Neither replaces the other. Both are simple, low-cost, and significantly more effective than doing nothing.
Start with the morning routine. Build the habit. And if you're not yet wearing a night guard every night, that's the parallel step worth taking — the Reviv how-to-choose guide makes the decision straightforward, or browse the full range of FDA-registered Class I appliances designed for grinding protection.
Frequently Asked Questions
Do TMJ exercises actually work?
Gentle jaw exercises have good evidence for reducing muscle tension and maintaining jaw mobility in people with TMJ-related muscle tightness. They are most effective for the muscular component — reducing tightness from grinding and clenching and improving range of motion. They are not a treatment for structural TMJ conditions such as disc displacement.

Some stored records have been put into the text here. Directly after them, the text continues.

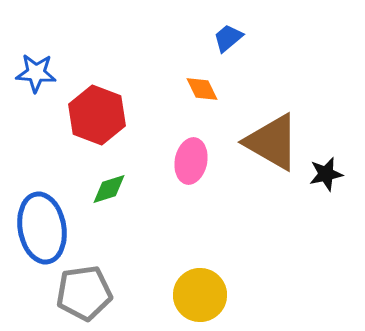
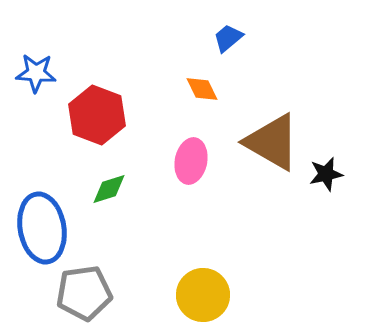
yellow circle: moved 3 px right
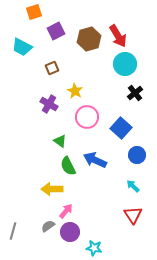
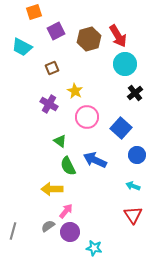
cyan arrow: rotated 24 degrees counterclockwise
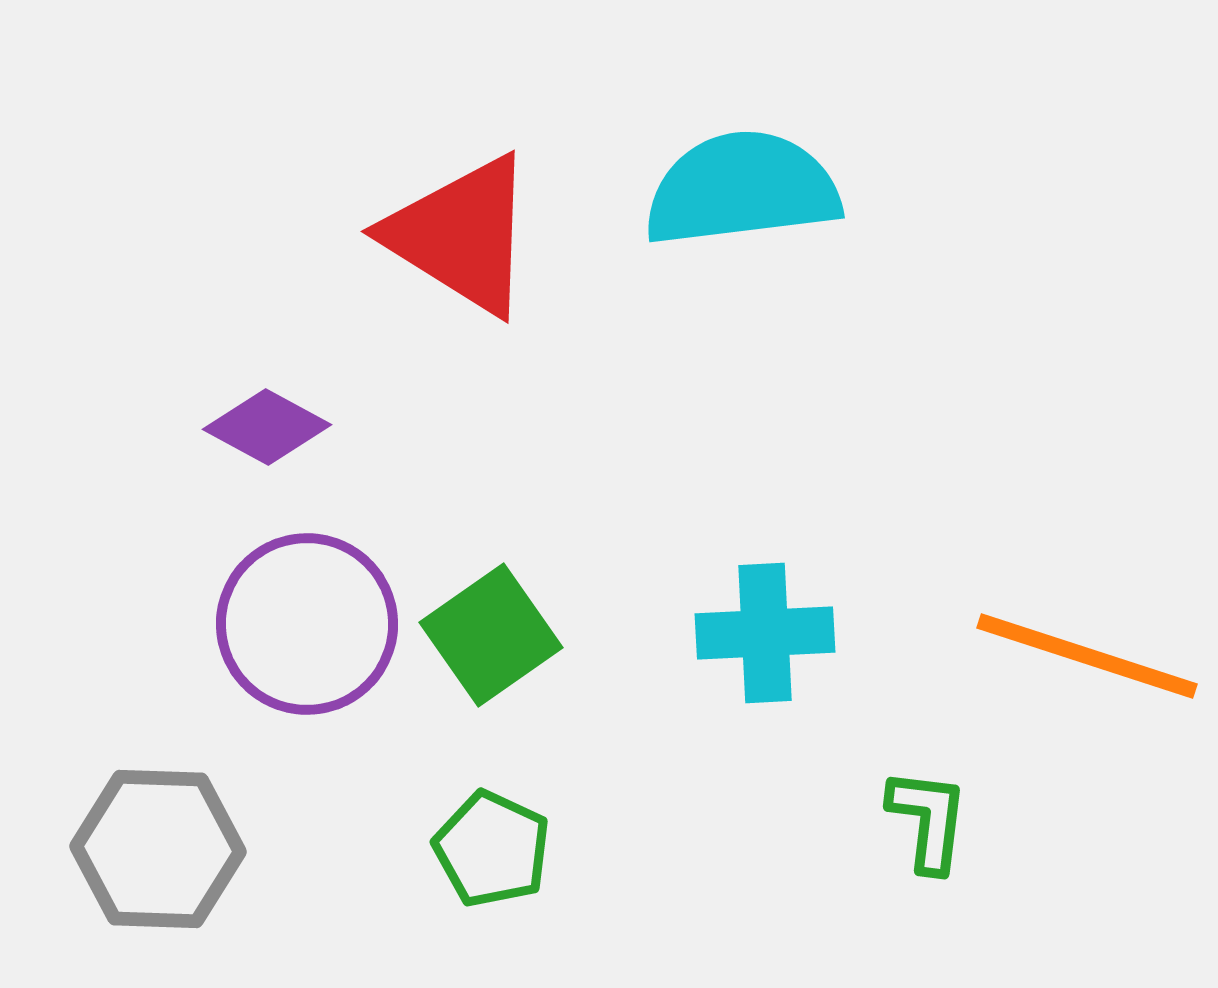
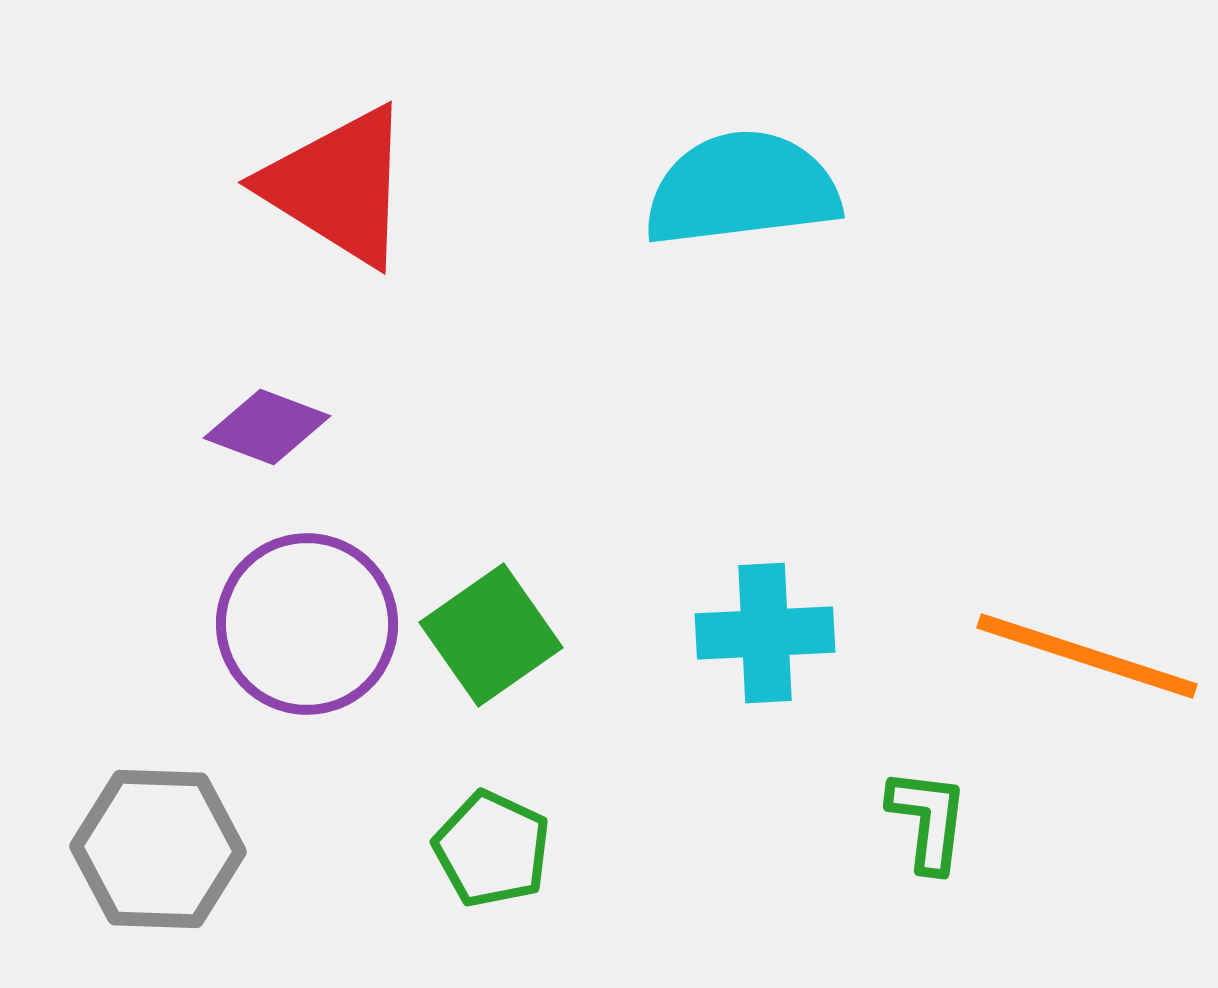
red triangle: moved 123 px left, 49 px up
purple diamond: rotated 8 degrees counterclockwise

How often should I do TMJ exercises?
A brief morning routine (3–4 minutes) targeting the masseter and temporalis through self-massage and controlled opening is the highest priority — daily. Check your jaw resting position 3–4 times during the day. An optional 2–3 minute evening routine before placing your night guard adds extra benefit. Consistency matters more than duration.
Can TMJ exercises make things worse?
When performed gently and within a comfortable range, these exercises are safe for most people with jaw muscle tension. Forcing range of motion, continuing through significant discomfort, or persisting with exercises that produce new clicking can be counterproductive. Stop any exercise that produces sharp discomfort or worsening symptoms.
Should I do jaw exercises before or after wearing my night guard?
The morning routine is best done after removing your night guard — this is when jaw muscles are most tight from overnight activity. The optional evening routine is best done just before placing the night guard, to reduce the tension load the jaw carries into sleep.
Do jaw exercises replace a night guard?
No. Jaw exercises address muscular tension — they do not protect your teeth from grinding pressure during sleep. A night guard protects your enamel. They are complementary tools, not alternatives.